I think this is partly driven by a concern for user safety, “if you don’t understand it, you shouldn’t be using it”. Maybe this is a good idea. The problem is that it can be hard to know where to start in order to gain that understanding.
To illustrate, I now sort of get how an elliptic curve might form a group, but have forgotten enough algebra to not know about what subgroups there are, how that’s relevant to the implementation of ed25519, how subgroups and groups relate to fields, to say nothing of how elliptic curve cryptography actually works.

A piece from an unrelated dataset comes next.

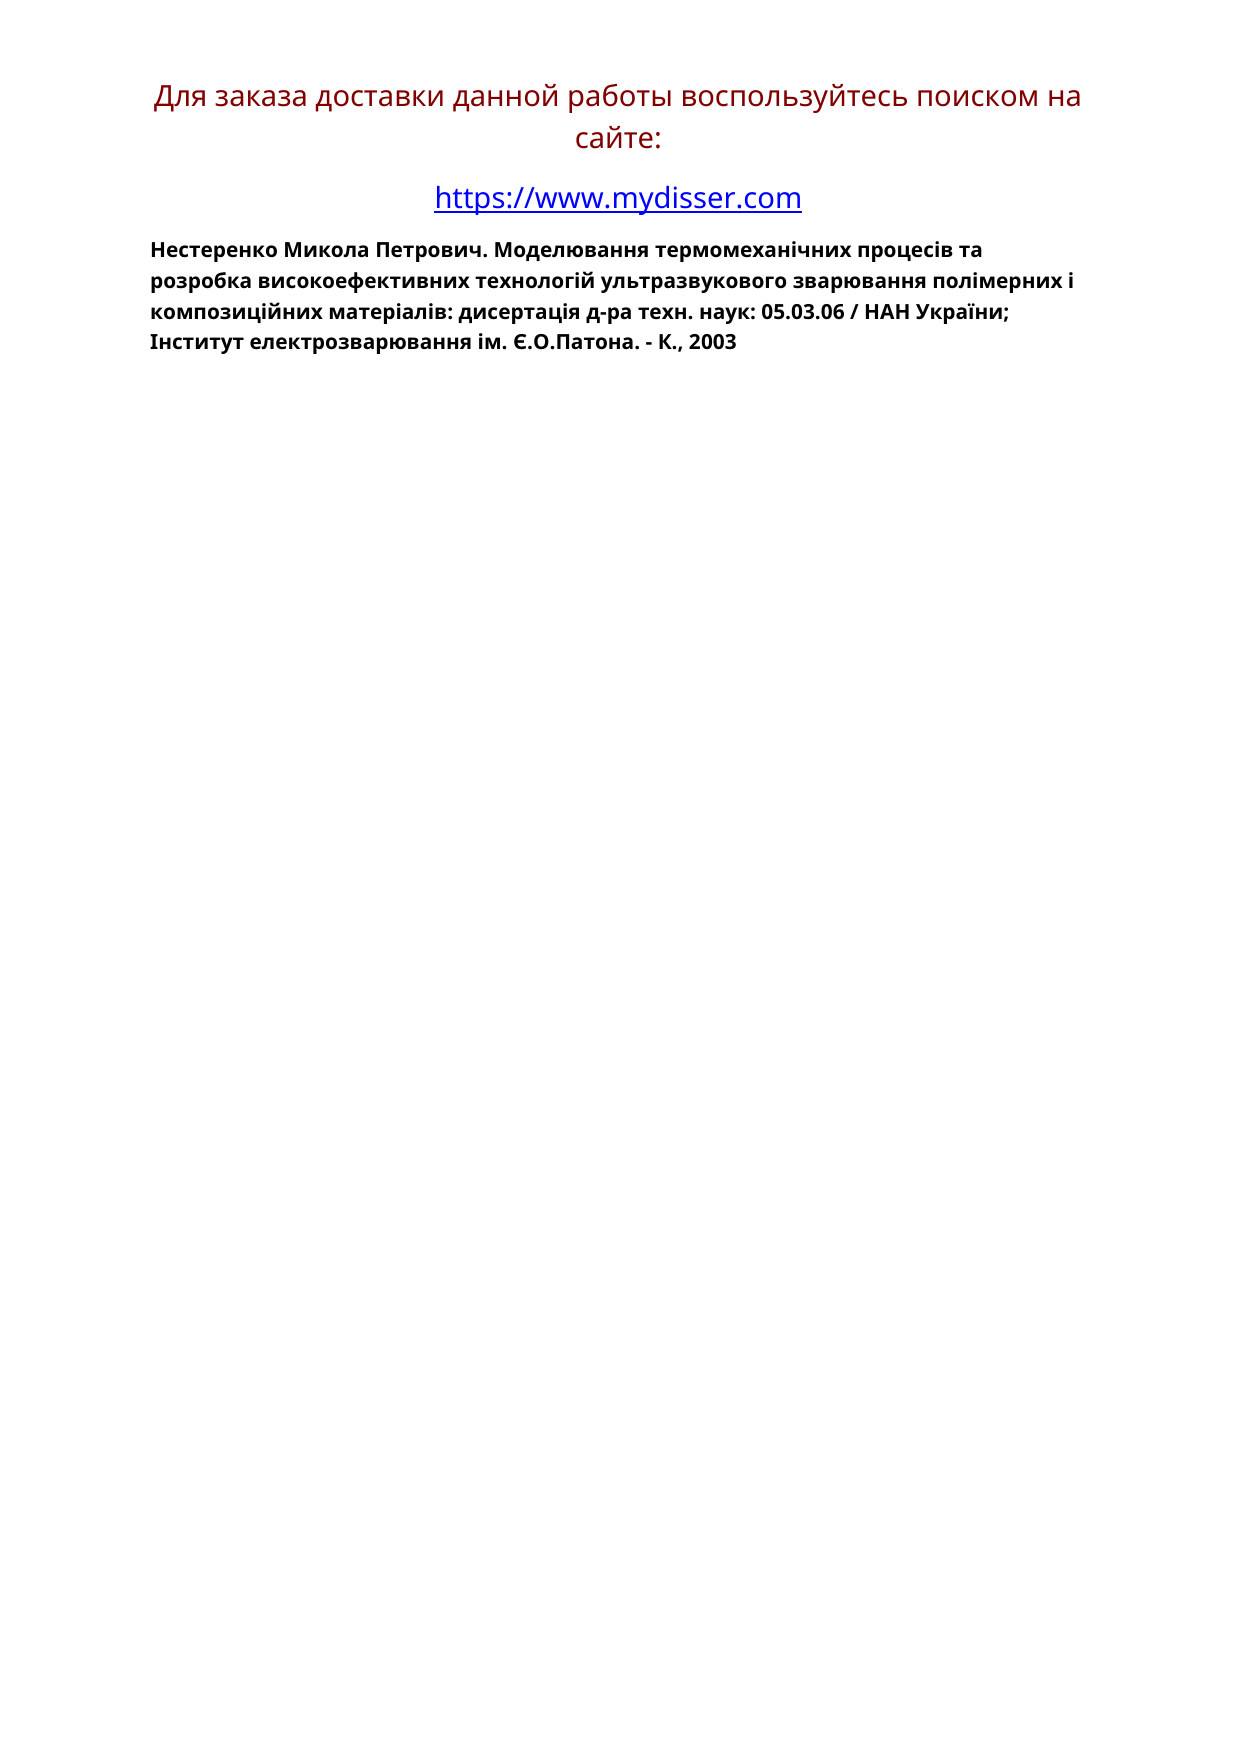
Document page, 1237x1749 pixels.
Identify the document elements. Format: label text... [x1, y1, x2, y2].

text Нестеренко Микола Петрович. Моделювання термомеханічних процесів та розробка високоефективних технологій ультразвукового зварювання полімерних і композиційних матеріалів: дисертація д-ра техн. наук: 05.03.06 / НАН України; Інститут електрозварювання ім. Є.О.Патона. - К., 2003 [150, 236, 1086, 356]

I don’t really know where to go to remedy this ignorance, although I’m pretty sure doing so is within my capabilities, I just need to find the right book or course to actually teach me these things.
Protocols ain’t protocols
The mathematics of SPAKE2 are fairly clearly defined, but there is a large gap between “use this group element” and sending some bits over the wire.
python-spake2 doesn’t clearly distinguish between the mathematics of SPAKE2 and the necessary implementation decisions it makes in order to be a useful networked protocol.
This meant that when translating, it was hard to tell what was an essential detail and what was accidental detail. As Siderea eloquently points out, software is made of decisions. When writing the Haskell version, which decisions do I get to make, and which are forced upon me? Must this salt be the empty string? Can I generate the “blind” any way I want?
Jean-Paul helped by writing an interoperability test harness, which gave me an easy way to experiment with design choices.
Happily, as of this weekend, I’ve been able to overcome my lack of knowledge of cryptography, the idiosyncracies of python-spake2, the documentation quirks of crypto libraries, and the lack of a standard for SPAKE2 on the network to implement SPAKE2 in Haskell, first with NIST groups, then with Ed25519.
No doubt much could be better—I would very much welcome feedback, whether it’s about my Haskell, my mathematics, or my documentation—but I’m pretty happy with the results.
This has been a fun, stretching, challenging exercise. Even though it took more time and was more difficult than I expected, it has been such a privilege to be able to tackle it. Not only have I learned much, but I also feel much more confident in my ability to learn hard things.
I hope to follow up with more posts, covering:
- just what is SPAKE2, and why should I care?
- how can I use SPAKE2 (and especially, haskell-spake2)?
- what was it like to write a Haskell version of a Python library?
- what’s up with Ed25519? (this is somewhat ambitious)